== Segment start ==

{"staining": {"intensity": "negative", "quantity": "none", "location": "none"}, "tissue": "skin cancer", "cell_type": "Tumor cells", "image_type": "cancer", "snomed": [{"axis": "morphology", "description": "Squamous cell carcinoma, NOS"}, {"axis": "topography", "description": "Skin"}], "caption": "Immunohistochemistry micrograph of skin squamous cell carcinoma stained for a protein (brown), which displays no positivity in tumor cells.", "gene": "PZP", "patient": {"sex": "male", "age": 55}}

== Segment end ==
== Segment start ==

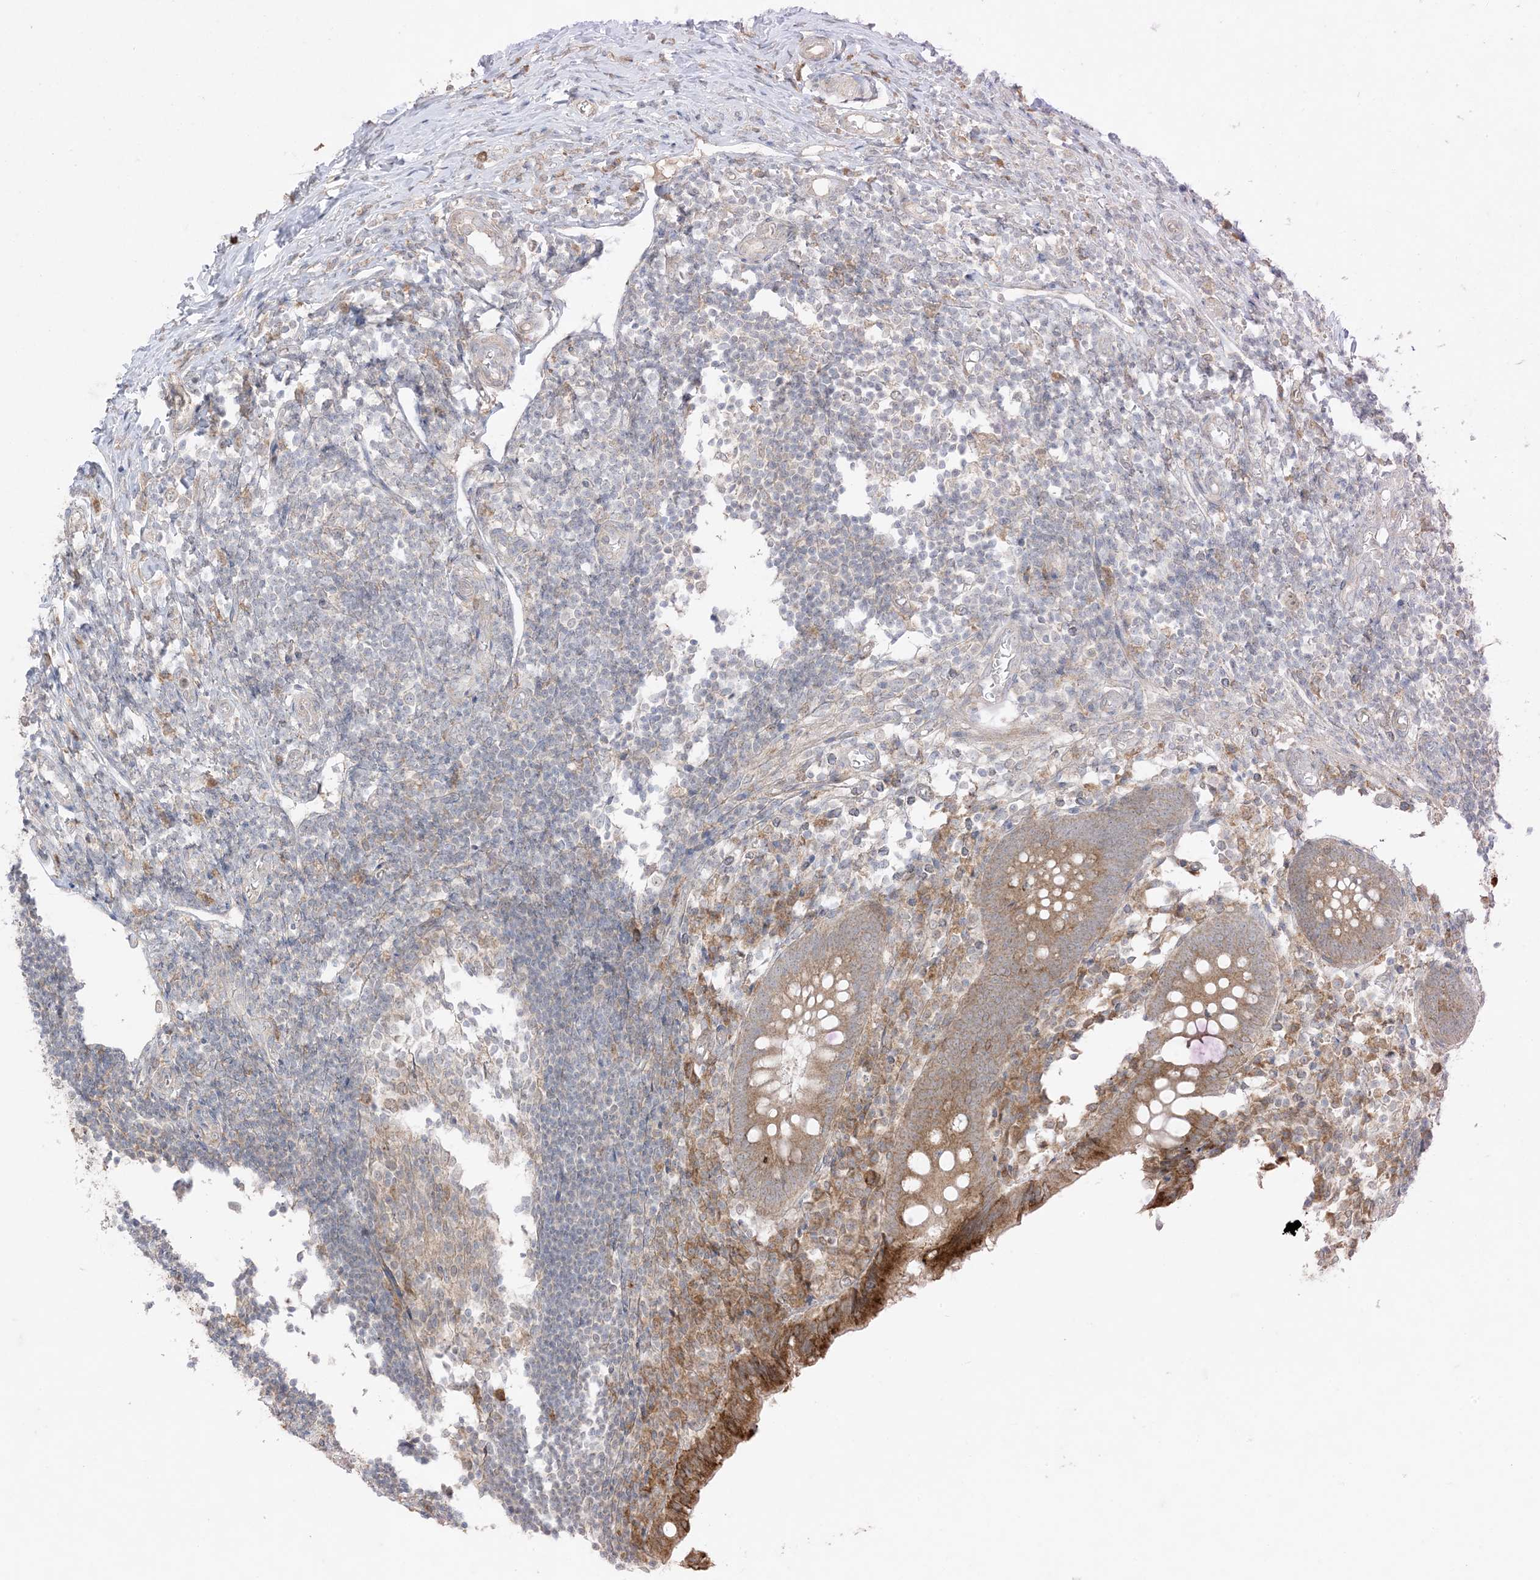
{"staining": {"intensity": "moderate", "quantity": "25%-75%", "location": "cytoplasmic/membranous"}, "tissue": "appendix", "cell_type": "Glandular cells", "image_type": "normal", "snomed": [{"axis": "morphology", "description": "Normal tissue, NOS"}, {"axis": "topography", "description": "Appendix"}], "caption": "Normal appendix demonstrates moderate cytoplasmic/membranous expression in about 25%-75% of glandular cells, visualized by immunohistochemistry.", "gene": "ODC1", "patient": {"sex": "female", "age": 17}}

== Segment end ==
== Segment start ==

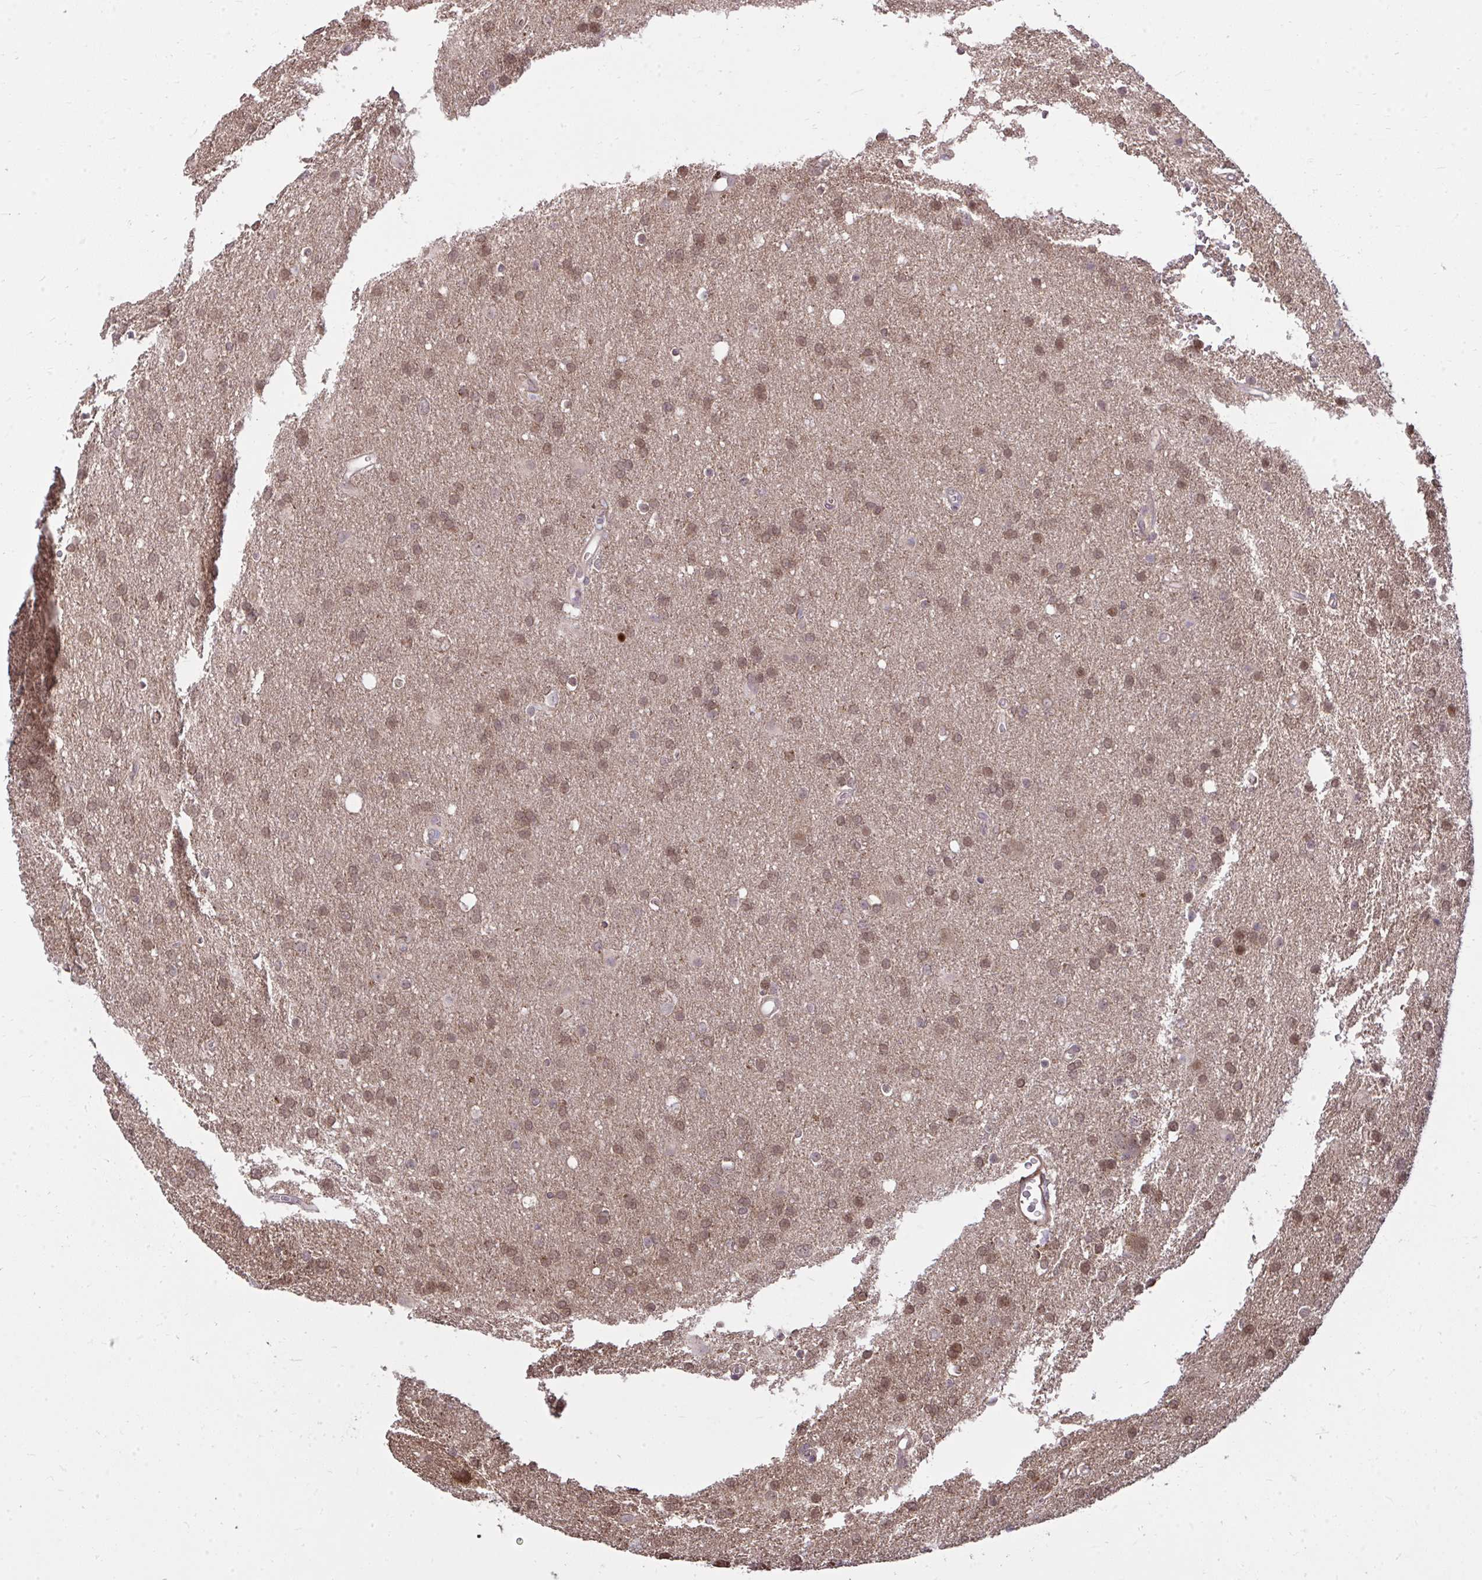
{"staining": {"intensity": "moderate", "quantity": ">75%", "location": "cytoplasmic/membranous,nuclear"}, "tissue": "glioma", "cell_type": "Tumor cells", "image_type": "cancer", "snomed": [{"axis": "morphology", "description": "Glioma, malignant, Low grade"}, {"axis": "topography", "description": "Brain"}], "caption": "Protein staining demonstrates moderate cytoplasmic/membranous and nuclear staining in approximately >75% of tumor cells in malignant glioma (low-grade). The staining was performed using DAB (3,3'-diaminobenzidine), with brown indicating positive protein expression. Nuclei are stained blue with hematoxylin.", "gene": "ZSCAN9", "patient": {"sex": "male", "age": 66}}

== Segment end ==

** Your task **
If a line in the entries above contains "moderate", report it.

** Answer to the problem **
{"staining": {"intensity": "moderate", "quantity": "25%-75%", "location": "cytoplasmic/membranous"}, "tissue": "appendix", "cell_type": "Glandular cells", "image_type": "normal", "snomed": [{"axis": "morphology", "description": "Normal tissue, NOS"}, {"axis": "topography", "description": "Appendix"}], "caption": "Normal appendix demonstrates moderate cytoplasmic/membranous expression in about 25%-75% of glandular cells, visualized by immunohistochemistry.", "gene": "ODC1", "patient": {"sex": "female", "age": 17}}
{"staining": {"intensity": "moderate", "quantity": ">75%", "location": "cytoplasmic/membranous,nuclear"}, "tissue": "glioma", "cell_type": "Tumor cells", "image_type": "cancer", "snomed": [{"axis": "morphology", "description": "Glioma, malignant, Low grade"}, {"axis": "topography", "description": "Brain"}], "caption": "Protein staining demonstrates moderate cytoplasmic/membranous and nuclear staining in approximately >75% of tumor cells in malignant glioma (low-grade). The staining was performed using DAB (3,3'-diaminobenzidine), with brown indicating positive protein expression. Nuclei are stained blue with hematoxylin.", "gene": "ZSCAN9", "patient": {"sex": "male", "age": 66}}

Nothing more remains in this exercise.